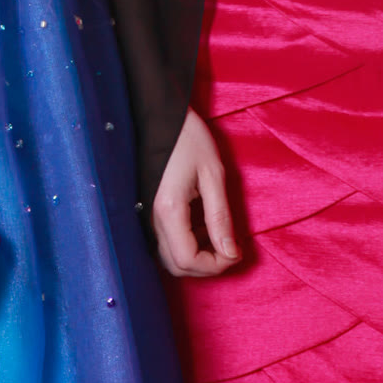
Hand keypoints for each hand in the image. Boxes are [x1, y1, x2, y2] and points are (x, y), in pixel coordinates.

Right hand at [152, 108, 241, 277]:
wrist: (159, 117)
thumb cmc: (188, 138)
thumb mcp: (213, 174)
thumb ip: (220, 217)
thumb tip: (231, 253)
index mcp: (168, 209)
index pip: (188, 260)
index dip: (215, 265)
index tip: (236, 251)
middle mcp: (151, 218)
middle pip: (177, 265)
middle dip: (207, 265)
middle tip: (230, 248)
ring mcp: (146, 216)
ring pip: (169, 257)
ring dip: (196, 256)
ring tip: (217, 233)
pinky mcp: (147, 211)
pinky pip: (165, 242)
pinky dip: (185, 244)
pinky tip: (200, 225)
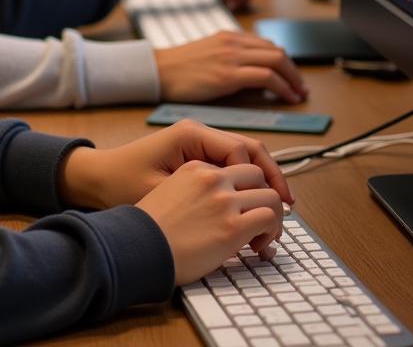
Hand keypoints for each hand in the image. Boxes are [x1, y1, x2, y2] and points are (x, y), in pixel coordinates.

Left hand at [57, 118, 291, 212]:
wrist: (96, 178)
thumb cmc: (121, 183)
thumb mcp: (161, 190)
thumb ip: (202, 193)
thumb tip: (241, 204)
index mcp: (190, 134)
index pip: (240, 150)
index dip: (262, 179)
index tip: (274, 207)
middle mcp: (197, 132)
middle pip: (249, 148)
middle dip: (272, 176)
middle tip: (289, 206)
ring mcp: (197, 141)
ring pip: (243, 154)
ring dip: (263, 177)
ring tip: (280, 205)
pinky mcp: (195, 153)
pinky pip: (230, 161)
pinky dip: (246, 178)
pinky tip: (255, 200)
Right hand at [138, 160, 285, 284]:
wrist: (138, 246)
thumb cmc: (149, 228)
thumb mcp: (168, 192)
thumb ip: (194, 191)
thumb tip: (214, 207)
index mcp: (194, 167)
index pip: (235, 165)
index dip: (248, 185)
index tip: (250, 202)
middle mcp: (212, 178)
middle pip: (257, 175)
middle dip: (266, 195)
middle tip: (265, 218)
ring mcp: (224, 200)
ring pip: (271, 196)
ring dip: (274, 215)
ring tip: (266, 235)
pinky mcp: (233, 226)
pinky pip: (268, 218)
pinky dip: (272, 231)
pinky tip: (260, 246)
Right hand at [156, 31, 307, 103]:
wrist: (158, 70)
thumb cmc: (178, 68)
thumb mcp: (207, 53)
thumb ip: (229, 57)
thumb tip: (250, 72)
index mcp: (228, 36)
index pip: (267, 44)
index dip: (284, 61)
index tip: (291, 75)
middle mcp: (233, 42)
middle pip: (277, 51)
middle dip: (294, 70)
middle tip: (301, 86)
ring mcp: (232, 57)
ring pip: (277, 61)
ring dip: (293, 79)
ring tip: (298, 94)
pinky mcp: (229, 74)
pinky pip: (267, 77)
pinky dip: (282, 87)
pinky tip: (286, 98)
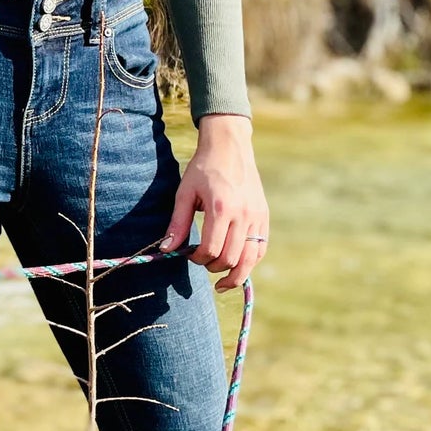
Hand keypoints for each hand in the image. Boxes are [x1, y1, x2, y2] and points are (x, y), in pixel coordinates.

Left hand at [161, 114, 268, 292]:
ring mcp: (257, 216)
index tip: (189, 254)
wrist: (229, 147)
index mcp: (221, 207)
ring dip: (235, 274)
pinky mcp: (264, 216)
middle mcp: (243, 214)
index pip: (211, 249)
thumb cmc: (203, 169)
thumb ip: (177, 224)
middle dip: (213, 267)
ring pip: (250, 259)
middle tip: (201, 261)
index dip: (197, 258)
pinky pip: (260, 248)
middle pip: (231, 258)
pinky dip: (250, 261)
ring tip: (222, 282)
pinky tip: (237, 264)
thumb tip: (167, 250)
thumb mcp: (185, 193)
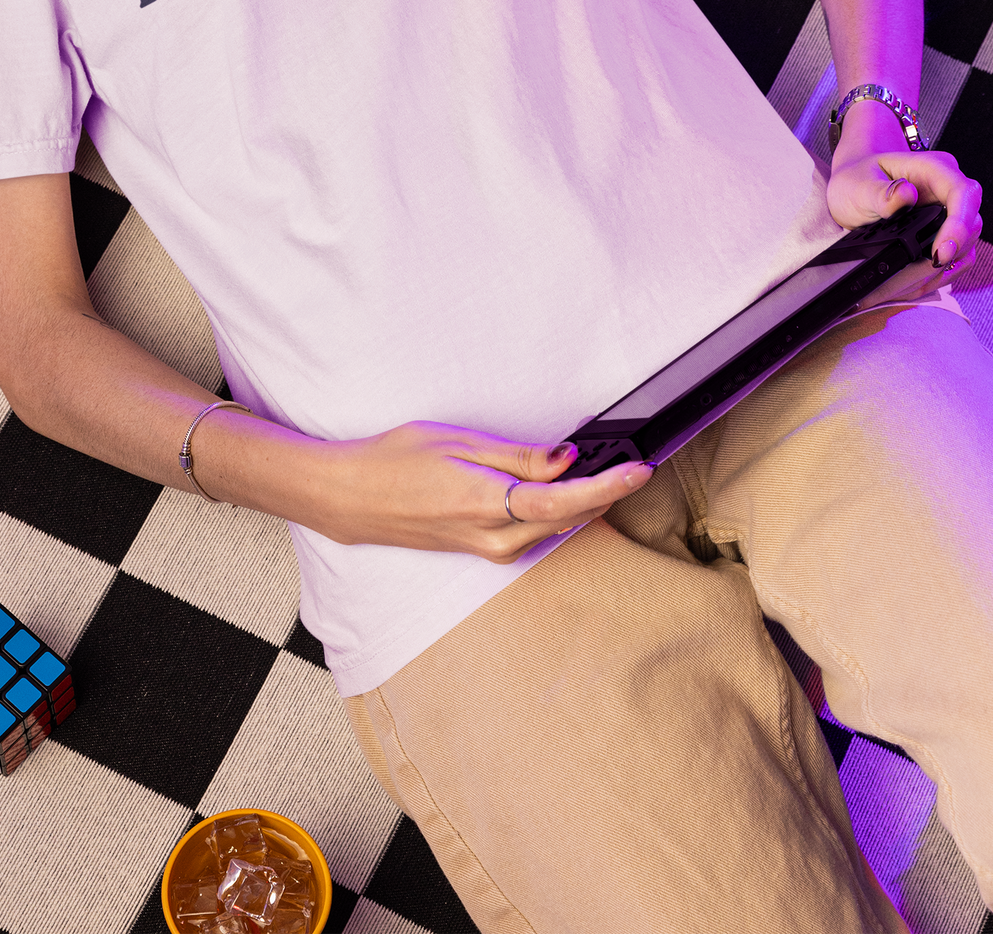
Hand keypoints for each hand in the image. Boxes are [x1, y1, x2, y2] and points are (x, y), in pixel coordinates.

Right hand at [307, 421, 651, 561]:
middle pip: (568, 520)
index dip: (608, 486)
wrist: (352, 497)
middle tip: (631, 458)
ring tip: (606, 469)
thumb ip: (517, 456)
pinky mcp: (482, 551)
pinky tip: (562, 490)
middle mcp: (493, 538)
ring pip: (553, 530)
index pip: (563, 502)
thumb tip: (567, 459)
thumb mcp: (457, 442)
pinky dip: (556, 512)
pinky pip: (533, 534)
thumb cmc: (397, 460)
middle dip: (605, 492)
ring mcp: (487, 550)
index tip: (641, 470)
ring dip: (583, 503)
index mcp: (486, 505)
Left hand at [826, 142, 982, 272]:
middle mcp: (948, 190)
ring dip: (943, 269)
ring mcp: (950, 214)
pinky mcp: (945, 234)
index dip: (958, 226)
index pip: (962, 194)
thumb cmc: (858, 178)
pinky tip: (914, 284)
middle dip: (949, 254)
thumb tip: (905, 195)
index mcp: (934, 169)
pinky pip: (954, 259)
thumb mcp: (859, 184)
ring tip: (909, 284)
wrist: (854, 186)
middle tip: (919, 273)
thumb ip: (880, 192)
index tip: (940, 252)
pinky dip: (936, 275)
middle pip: (970, 225)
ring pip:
....
_The task_:
Nothing but the lines above, starting at the line that contains "pinky pip: (267, 77)" and ending at the line that contains "thumb ip: (177, 224)", should be given again, exactly and without the pictures.

_Result of the exercise_:
pinky pip: (267, 77)
pinky dip: (282, 87)
pinky tip: (286, 98)
Hand keypoints for each hand in the image. Boxes are [x1, y1, x2, y2] and points are (x, y), in pixel coordinates.

Left hand at [161, 114, 268, 292]:
ring mcp: (257, 216)
index tip: (189, 254)
wrist: (229, 147)
index mcp: (221, 207)
ring dip: (235, 274)
pinky mcp: (264, 216)
middle mcp: (243, 214)
index pip: (211, 249)
thumb cmc: (203, 169)
thumb ip: (177, 224)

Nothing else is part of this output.